◆ **REQUIRED ACTION**
Find each line in the records that contains the word "шенгенскую", and copy those lines.

◆ **RECORDS FOR THE EXERCISE**

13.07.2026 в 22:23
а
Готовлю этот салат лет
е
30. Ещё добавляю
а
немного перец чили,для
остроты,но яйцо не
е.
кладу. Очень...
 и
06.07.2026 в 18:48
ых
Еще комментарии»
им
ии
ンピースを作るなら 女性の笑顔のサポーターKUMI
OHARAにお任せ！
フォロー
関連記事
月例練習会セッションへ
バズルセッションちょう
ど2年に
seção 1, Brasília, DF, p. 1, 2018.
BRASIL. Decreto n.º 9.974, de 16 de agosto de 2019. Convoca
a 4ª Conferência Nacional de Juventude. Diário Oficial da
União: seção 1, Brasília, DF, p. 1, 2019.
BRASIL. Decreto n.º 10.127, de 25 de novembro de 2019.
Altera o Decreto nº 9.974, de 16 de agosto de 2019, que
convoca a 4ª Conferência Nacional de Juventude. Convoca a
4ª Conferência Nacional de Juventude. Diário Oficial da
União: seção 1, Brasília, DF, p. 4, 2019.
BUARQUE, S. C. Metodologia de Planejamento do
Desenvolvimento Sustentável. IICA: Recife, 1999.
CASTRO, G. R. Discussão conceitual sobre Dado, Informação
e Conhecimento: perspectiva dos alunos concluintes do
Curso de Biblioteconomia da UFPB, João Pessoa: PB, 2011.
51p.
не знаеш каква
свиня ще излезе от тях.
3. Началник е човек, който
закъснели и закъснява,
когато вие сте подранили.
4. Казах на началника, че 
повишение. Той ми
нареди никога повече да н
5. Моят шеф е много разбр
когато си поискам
---
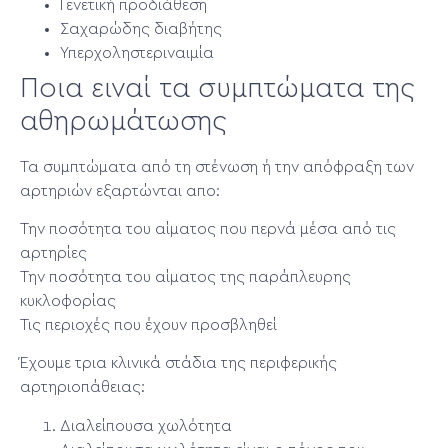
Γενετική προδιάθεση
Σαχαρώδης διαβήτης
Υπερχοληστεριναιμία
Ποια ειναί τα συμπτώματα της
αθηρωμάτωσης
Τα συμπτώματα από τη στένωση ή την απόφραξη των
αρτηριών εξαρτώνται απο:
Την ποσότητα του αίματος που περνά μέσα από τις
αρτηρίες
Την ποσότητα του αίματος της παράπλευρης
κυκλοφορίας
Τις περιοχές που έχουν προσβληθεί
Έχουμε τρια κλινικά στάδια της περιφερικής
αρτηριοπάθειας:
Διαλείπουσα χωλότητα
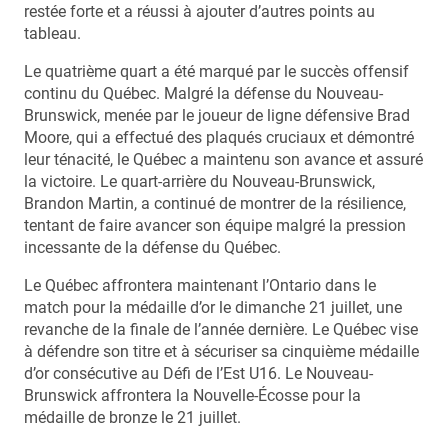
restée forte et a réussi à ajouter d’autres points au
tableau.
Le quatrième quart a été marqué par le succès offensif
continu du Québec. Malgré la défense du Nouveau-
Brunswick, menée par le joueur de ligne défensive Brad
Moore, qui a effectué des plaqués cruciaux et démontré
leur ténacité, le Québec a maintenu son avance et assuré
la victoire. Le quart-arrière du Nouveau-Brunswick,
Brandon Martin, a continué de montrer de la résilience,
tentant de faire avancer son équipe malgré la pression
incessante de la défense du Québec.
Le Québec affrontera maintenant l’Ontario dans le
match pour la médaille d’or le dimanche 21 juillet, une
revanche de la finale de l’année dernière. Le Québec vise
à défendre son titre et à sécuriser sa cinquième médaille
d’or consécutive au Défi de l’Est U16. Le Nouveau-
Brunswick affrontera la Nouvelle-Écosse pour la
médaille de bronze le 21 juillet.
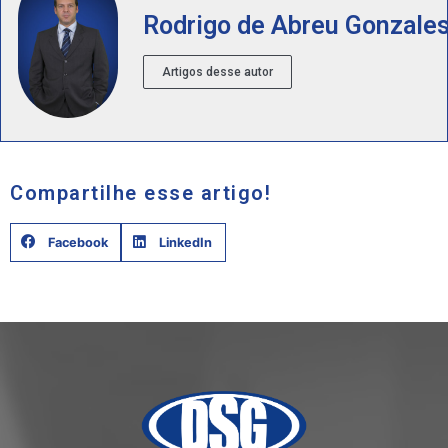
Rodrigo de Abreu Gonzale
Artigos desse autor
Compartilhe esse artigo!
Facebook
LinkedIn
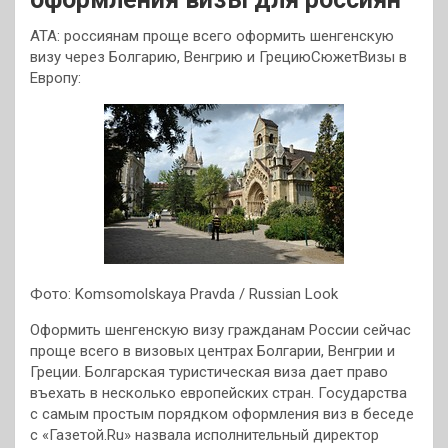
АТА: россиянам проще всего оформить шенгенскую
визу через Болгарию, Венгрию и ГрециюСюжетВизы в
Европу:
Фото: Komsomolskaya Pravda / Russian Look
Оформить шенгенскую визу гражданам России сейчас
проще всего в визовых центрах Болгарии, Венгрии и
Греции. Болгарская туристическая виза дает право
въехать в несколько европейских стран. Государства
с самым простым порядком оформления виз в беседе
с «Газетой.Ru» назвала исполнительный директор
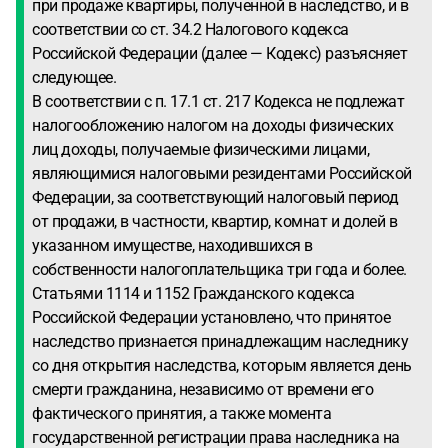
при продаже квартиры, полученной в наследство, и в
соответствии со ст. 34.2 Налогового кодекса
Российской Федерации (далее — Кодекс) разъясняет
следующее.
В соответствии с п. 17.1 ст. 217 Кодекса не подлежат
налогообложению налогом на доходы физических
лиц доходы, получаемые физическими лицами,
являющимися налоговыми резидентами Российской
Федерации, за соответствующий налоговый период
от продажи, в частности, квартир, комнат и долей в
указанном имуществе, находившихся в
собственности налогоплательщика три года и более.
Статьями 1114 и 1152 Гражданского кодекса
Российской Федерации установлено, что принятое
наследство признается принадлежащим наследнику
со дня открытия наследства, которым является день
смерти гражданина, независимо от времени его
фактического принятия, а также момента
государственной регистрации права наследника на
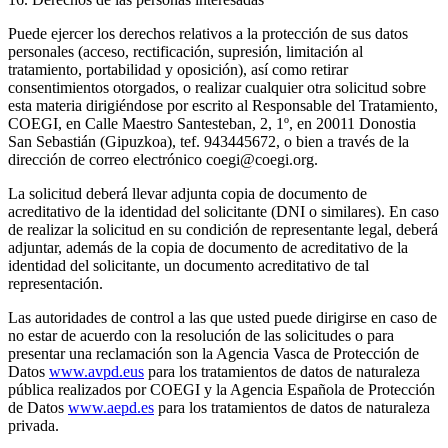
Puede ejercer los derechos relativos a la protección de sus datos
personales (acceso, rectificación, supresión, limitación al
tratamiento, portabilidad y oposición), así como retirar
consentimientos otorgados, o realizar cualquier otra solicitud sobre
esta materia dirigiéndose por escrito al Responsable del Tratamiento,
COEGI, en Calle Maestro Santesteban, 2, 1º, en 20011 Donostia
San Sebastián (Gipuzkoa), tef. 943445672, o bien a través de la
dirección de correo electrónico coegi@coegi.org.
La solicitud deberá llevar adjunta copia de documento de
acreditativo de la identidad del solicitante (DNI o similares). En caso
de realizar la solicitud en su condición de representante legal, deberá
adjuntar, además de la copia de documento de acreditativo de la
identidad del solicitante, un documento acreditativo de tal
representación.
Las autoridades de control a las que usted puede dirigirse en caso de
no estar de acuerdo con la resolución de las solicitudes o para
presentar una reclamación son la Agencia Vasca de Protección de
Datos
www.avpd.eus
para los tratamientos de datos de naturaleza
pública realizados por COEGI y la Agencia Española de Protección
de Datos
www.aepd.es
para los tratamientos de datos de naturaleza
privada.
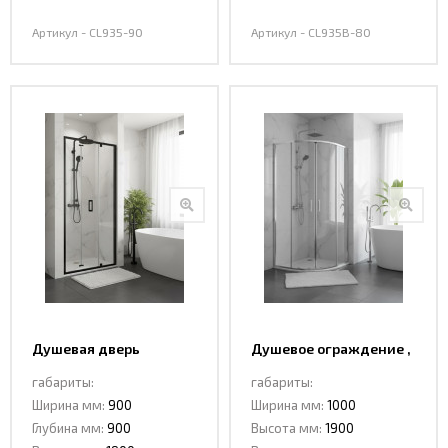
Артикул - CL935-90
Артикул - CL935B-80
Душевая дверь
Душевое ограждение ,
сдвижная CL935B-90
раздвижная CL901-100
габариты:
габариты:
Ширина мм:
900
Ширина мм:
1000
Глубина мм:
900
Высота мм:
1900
* * *
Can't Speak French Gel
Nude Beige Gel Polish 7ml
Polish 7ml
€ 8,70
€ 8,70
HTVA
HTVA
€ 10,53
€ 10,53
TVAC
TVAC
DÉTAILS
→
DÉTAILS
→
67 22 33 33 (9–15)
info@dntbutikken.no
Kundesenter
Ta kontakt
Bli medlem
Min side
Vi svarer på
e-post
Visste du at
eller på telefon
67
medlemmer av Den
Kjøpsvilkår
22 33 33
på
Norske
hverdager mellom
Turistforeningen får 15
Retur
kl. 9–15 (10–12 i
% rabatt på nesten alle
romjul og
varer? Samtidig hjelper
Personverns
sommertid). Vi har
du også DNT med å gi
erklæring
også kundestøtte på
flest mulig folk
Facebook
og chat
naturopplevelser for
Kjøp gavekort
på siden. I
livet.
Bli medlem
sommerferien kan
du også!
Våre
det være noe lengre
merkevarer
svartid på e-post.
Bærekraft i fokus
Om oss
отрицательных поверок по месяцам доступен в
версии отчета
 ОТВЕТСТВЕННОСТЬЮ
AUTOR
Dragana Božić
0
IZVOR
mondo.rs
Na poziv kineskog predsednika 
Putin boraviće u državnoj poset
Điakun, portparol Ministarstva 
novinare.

◆ **RESULT FOR THIS TASK**
АТА: россиянам проще всего оформить шенгенскую
Оформить шенгенскую визу гражданам России сейчас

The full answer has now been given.